I'm sorry to bore all of you non-fermenters, but I must tell you that the doohickey at the top of the jar ... it's called a dunker. It's handmade by someone on the mailing list that is driving me more tizzified than I already am.

As soon as I shut up here, I'm going to go make brined mushrooms. And then do a bunch of other things. One of them being to cut branches (yeah, the ones that were so offensive to the neighbor woman's sight) to strap my tomatoes to.

I am pleased to report that, after a 6 a.m. stroll to look for my bag yesterday, I found it. (It's true, even I can have good luck.) Up against a chain link fence.

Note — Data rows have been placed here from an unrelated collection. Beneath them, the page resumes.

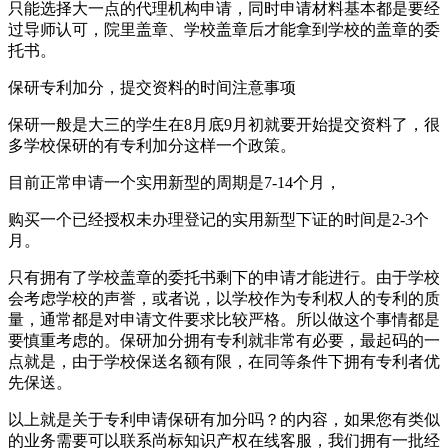
只能选择大一点的代理机构申请，同时申请材料基本都是要经
过导师认可，院里盖章、学校盖章后才能拿到学校的盖章的委
托书。
保研专利加分，提交资料的时间注意事项
保研一般是大三的学生在8月底9月初就要开始提交资料了，很
多学校保研的有专利加分这样一个政策。
目前正常申请一个实用新型的周期是7-14个月，
购买一个已经授权未办理登记的实用新型下证的时间是2-3个
月。
只有拥有了学校盖章的委托书剩下的申请才能进行。由于学校
会考虑学校的声誉，或者说，以学校作为专利权人的专利的质
量，通常都是对申请文件要求比较严格。所以做这个事情都是
要慎重考虑的。保研加分拥有专利就非常有必要，最起码的一
点就是，由于学校保送名额有限，在同等条件下拥有专利者优
先保送。
以上就是关于专利申请保研有加分吗？的内容，如果您有类似
的业务需要可以联系尚标知识产权在线客服，我们拥有一批经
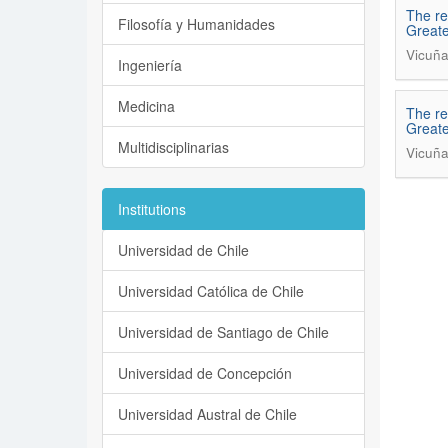
The re
Filosofía y Humanidades
Greate
Vicuña
Ingeniería
Medicina
The re
Greate
Multidisciplinarias
Vicuña
Institutions
Universidad de Chile
Universidad Católica de Chile
Universidad de Santiago de Chile
Universidad de Concepción
Universidad Austral de Chile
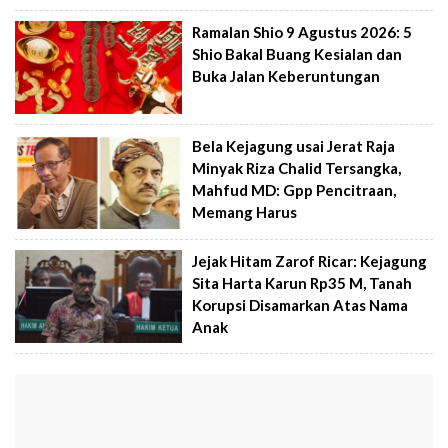
Ramalan Shio 9 Agustus 2026: 5
Shio Bakal Buang Kesialan dan
Buka Jalan Keberuntungan
Bela Kejagung usai Jerat Raja
Minyak Riza Chalid Tersangka,
Mahfud MD: Gpp Pencitraan,
Memang Harus
Jejak Hitam Zarof Ricar: Kejagung
Sita Harta Karun Rp35 M, Tanah
Korupsi Disamarkan Atas Nama
Anak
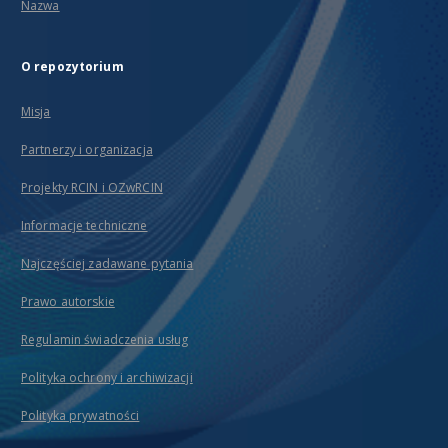
Nazwa
O repozytorium
Misja
Partnerzy i organizacja
Projekty RCIN i OZwRCIN
Informacje techniczne
Najczęściej zadawane pytania
Prawo autorskie
Regulamin świadczenia usług
Polityka ochrony i archiwizacji
Polityka prywatności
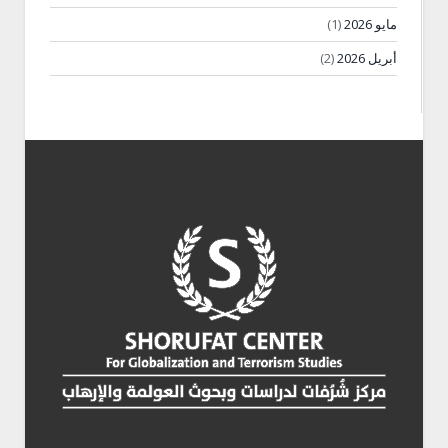
مايو 2026
(1)
أبريل 2026
(2)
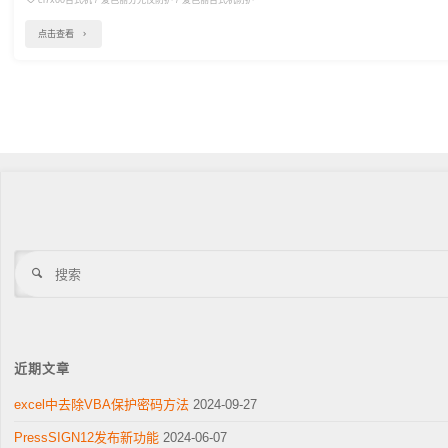
ci7x00台式机
/
爱色丽分光仪防护
/
爱色丽台式机防护
"
点击查看
[新
资
讯]
爱
色
丽
发
布
搜
台
索
式
积
分
近期文章
球
excel中去除VBA保护密码方法
2024-09-27
分
PressSIGN12发布新功能
2024-06-07
光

Sort of under a ... not a bush, really, but a plant that was, ... I don't know, sort of bushy. But not so bushy that I couldn't find the bag. I said lots of thank-you prayers, even though I'm not the praying sort.

I am also pleased (and exceedingly nervous) to report that I ordered another camera. (This is in large part funded by my mother. Most of you probably already know that.) It's being shipped from Montana. Rather than take advantage of the free ground shipping, I so desperately wanted to take advantage of the $50 next-day shipping. But I didn't, of course. By horse and buggy it shall come. And I shall be twiddling my thumbs (as much as I can twiddle them) and attempting to will my toes to twiddle while I await the arrival of this gorgeous hunk of a camera that I probably will not know how to properly use ... I would say until Christmas, but, truth be told, it will probably be ... ever.